YOUR INSTRUCTIONS
Transcribe the items below word for word, beginning at the line that contains "scientific name: Streptocarpus sp." and stopping after the last line of the items.

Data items
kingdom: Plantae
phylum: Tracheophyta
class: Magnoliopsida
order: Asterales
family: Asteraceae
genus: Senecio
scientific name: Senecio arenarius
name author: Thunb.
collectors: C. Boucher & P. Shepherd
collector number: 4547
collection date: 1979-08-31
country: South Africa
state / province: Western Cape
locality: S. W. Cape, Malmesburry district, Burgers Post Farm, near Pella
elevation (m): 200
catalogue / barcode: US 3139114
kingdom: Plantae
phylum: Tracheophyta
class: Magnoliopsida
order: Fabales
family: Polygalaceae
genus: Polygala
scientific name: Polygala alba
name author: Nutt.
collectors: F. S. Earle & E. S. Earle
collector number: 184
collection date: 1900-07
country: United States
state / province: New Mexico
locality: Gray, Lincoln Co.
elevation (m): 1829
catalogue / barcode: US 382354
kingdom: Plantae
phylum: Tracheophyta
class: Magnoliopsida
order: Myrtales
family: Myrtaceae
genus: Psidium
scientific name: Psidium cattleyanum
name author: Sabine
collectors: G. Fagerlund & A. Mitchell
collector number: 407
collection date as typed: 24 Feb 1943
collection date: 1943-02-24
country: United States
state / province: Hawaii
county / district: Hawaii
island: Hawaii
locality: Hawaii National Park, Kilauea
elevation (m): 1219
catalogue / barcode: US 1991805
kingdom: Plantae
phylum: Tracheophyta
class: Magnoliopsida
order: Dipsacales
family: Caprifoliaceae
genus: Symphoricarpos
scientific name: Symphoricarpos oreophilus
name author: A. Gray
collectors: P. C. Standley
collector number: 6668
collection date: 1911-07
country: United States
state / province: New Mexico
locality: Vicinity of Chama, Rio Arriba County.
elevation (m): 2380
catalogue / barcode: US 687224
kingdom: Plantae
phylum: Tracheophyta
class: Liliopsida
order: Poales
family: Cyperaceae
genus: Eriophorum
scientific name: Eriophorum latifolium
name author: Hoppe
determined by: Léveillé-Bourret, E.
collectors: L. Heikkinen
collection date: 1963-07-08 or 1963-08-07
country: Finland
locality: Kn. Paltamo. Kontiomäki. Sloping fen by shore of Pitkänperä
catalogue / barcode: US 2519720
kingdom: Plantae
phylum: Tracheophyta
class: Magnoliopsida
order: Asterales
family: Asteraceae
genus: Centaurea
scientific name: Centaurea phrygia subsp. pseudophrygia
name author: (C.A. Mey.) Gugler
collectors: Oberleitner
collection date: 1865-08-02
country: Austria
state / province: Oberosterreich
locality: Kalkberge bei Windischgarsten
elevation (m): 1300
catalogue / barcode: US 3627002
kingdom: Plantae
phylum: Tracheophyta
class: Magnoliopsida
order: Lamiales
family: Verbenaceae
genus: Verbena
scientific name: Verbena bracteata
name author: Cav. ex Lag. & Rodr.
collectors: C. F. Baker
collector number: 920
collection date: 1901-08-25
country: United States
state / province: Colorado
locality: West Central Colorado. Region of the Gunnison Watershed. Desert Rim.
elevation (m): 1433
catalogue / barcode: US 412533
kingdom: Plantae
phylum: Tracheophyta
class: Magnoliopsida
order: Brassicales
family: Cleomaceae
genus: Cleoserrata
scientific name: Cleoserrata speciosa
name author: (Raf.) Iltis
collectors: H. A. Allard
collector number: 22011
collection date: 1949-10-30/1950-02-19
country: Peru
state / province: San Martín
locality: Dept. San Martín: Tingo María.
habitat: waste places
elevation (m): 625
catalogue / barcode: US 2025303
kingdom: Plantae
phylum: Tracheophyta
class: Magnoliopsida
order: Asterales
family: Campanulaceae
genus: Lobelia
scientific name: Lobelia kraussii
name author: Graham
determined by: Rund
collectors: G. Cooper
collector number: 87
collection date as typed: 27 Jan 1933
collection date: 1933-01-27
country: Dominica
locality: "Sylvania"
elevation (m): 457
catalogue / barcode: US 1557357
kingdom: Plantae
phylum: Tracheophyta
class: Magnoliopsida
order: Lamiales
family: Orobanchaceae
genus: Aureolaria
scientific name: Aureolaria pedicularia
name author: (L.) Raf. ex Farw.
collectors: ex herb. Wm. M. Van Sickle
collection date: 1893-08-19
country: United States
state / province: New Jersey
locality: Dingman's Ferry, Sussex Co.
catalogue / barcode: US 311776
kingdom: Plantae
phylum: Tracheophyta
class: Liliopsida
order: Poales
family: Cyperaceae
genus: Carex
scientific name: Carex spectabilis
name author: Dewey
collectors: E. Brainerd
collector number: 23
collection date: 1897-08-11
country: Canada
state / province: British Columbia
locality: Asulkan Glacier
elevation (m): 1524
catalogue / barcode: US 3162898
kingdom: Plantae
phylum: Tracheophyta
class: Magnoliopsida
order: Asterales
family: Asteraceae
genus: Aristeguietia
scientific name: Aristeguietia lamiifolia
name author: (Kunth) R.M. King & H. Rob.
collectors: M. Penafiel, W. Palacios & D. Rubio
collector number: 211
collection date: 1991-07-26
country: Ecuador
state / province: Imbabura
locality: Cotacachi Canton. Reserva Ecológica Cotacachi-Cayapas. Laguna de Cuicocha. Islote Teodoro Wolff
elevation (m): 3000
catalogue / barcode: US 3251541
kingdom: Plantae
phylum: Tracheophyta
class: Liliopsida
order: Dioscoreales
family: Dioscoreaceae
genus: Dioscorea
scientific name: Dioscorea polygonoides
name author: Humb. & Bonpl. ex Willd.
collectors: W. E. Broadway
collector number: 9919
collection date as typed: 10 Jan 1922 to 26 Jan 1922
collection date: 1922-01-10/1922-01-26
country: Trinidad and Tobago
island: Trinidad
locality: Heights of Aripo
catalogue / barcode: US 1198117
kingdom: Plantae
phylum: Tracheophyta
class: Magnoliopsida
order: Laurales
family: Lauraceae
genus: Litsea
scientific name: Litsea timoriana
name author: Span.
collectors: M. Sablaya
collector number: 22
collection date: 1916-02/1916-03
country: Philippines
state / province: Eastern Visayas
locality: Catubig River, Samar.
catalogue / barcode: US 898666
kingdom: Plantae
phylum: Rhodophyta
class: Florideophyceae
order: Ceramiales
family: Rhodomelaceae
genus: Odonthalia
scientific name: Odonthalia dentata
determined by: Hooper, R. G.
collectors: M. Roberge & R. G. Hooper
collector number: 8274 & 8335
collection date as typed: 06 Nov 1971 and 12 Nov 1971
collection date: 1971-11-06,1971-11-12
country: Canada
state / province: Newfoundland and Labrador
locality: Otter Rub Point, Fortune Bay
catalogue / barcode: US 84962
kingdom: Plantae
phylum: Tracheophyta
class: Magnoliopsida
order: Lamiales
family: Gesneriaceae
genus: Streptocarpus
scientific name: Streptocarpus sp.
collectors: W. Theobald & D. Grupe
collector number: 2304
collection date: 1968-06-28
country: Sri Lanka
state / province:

RESPONSE FOR THIS EXERCISE
scientific name: Streptocarpus sp.
collectors: W. Theobald & D. Grupe
collector number: 2304
collection date: 1968-06-28
country: Sri Lanka
state / province:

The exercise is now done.